The choice Mubarak gave the country was the best possible solution for the situation. Until September of this year he would fill the void, thus allowing the nation and the politicians to sort things out and democratically elect their new leader.

After thirty years of an iron fist autocratic rule – it is understandable and even expected that all opposition parties and groups in Egypt are fragmented and weak, and therefore unready to jump straight into government and start running the country. Furthermore, this movement as emotive as it is, it was not planned. Nor did it come about as a result of any preparations. Even though it came out of genuine dismay, frustrations and a desire for change – and as a result of a long build up of oppression and neglect, it is still the by-product of a whim, and a chance.

Nevertheless the people have spoken and delivered.

Now, the hard work beings. For a smooth and orderly transformation that can’t get hijacked by a splinter group, the best case scenario, unfortunately, is what Mubarak has offered, but now things has changed hopefully the military can unite and guide the country and allow it to heal and build.

I posted before that Maser is Um El Donya – and she is to everyone born or raised in the region. A hurried and rushed move can turn what could be the greatest defining moment in North Africa and the Middle East into the biggest disaster and a political tragedy if not handled with extra care.

Egypt was, is and shall continue to be the heart and the hob of the region. For thousands of years she had an unequalled and unparalleled civilisation and overcame natural and manmade disasters alike. She did it then and can do it again.

My warmest congratulations to all the people of Maser!

1 comment(s)

Richard Manns

Richard Manns
11 Feb, 23:41

I have to say I cannot share your optimism that Mubarak would hold to his word; otherwise I’d be all for supporting a smooth transition by September. The protesters have had 30 years of Mubarak, and decades before of other dictators. I think they know him better than we do, and the fact that he hired some goons killed some protesters, moments after promising to step down in September, demonstrated that he was not to be trusted.
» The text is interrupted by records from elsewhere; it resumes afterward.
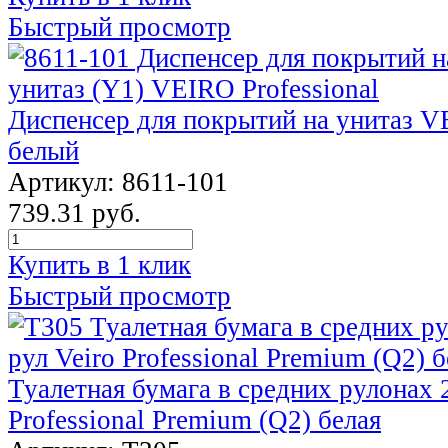
Быстрый просмотр
Диспенсер для покрытий на унитаз VE
белый
Артикул: 8611-101
739.31 руб.
Купить в 1 клик
Быстрый просмотр
Туалетная бумага в средних рулонах 2
Professional Premium (Q2) белая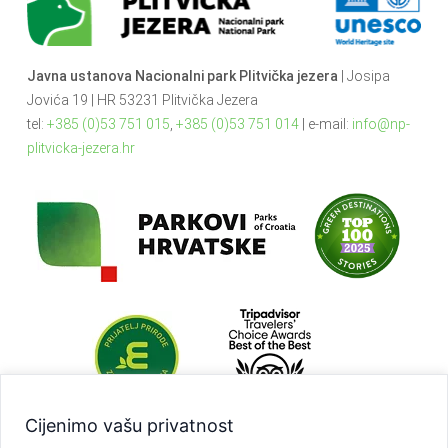
Javna ustanova Nacionalni park Plitvička jezera
| Josipa
Jovića 19 | HR 53231 Plitvička Jezera
tel:
+385 (0)53 751 015
,
+385 (0)53 751 014
| e-mail:
info@np-
plitvicka-jezera.hr
Cijenimo vašu privatnost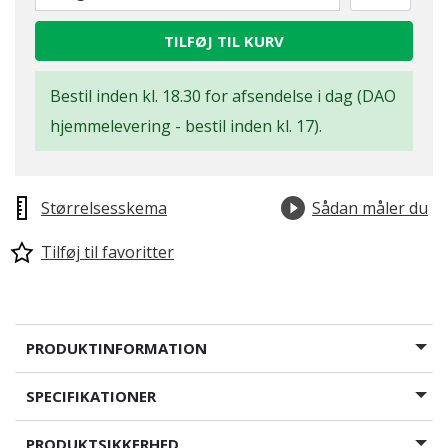
TILFØJ TIL KURV
Bestil inden kl. 18.30 for afsendelse i dag (DAO
hjemmelevering - bestil inden kl. 17).
Størrelsesskema
Sådan måler du
Tilføj til favoritter
PRODUKTINFORMATION
SPECIFIKATIONER
PRODUKTSIKKERHED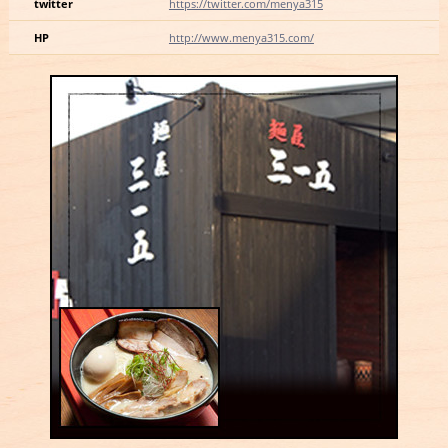
twitter
https://twitter.com/menya315
HP
http://www.menya315.com/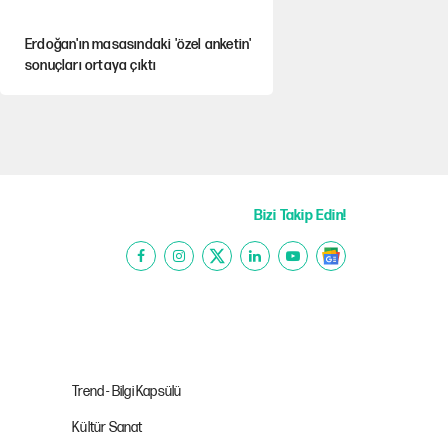
Erdoğan'ın masasındaki 'özel anketin'
sonuçları ortaya çıktı
Avrupa'nın çöpü için Çukurova'yı ve
Akdeniz'i feda etmeye değer mi?
Mekke Anlaşması ile Türkiye savaşa
çekiliyor
Bizi Takip Edin!
YENİ Parti’nin çerçeve yasa kararı
belli oldu
Karadeniz’de dron saldırısına uğrayan
NADEZHDA gemisi Türkiye'ye geldi
Trend - Bilgi Kapsülü
Kültür Sanat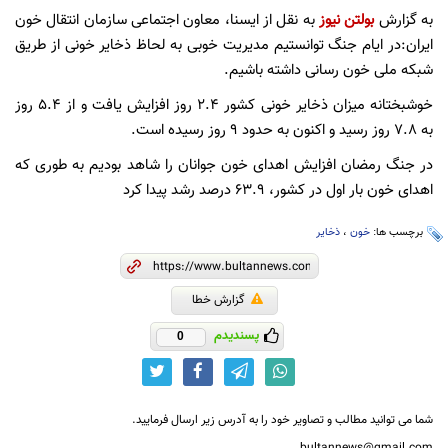
به گزارش
بولتن نیوز
به نقل از ایسنا، معاون اجتماعی سازمان انتقال خون
ایران:در ایام جنگ توانستیم مدیریت خوبی به لحاظ ذخایر خونی از طریق
شبکه ملی خون رسانی داشته باشیم.
خوشبختانه میزان ذخایر خونی کشور ۲‌.۴ روز افزایش یافت و از ۵.۴ روز
به ۷.۸ روز رسید و اکنون به حدود ۹ روز رسید‌ه است.
در جنگ‌ رمضان افزایش اهدای خون جوانان را شاهد بودیم به طوری که
اهدای خون بار اول در کشور، ۶۳.۹ درصد رشد پیدا کرد
برچسب ها:
خون
،
ذخایر
گزارش خطا
پسندیدم
0
شما می توانید مطالب و تصاویر خود را به آدرس زیر ارسال فرمایید.
bultannews@gmail.com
I’m afraid that sometimes you can treat governments like a creaky ship, ones that need some replacement and some patching but otherwise can sail on as before. But other times, they must be treated like a tumour: excise it and surrounding structures tainted with it. The radical surgery may be dangerous and arduous, but without it, the cancer will grow back.

Good luck to the people of Masr, may they avoid the fates of the Iranians in 79: out of the frying pan, into the fire.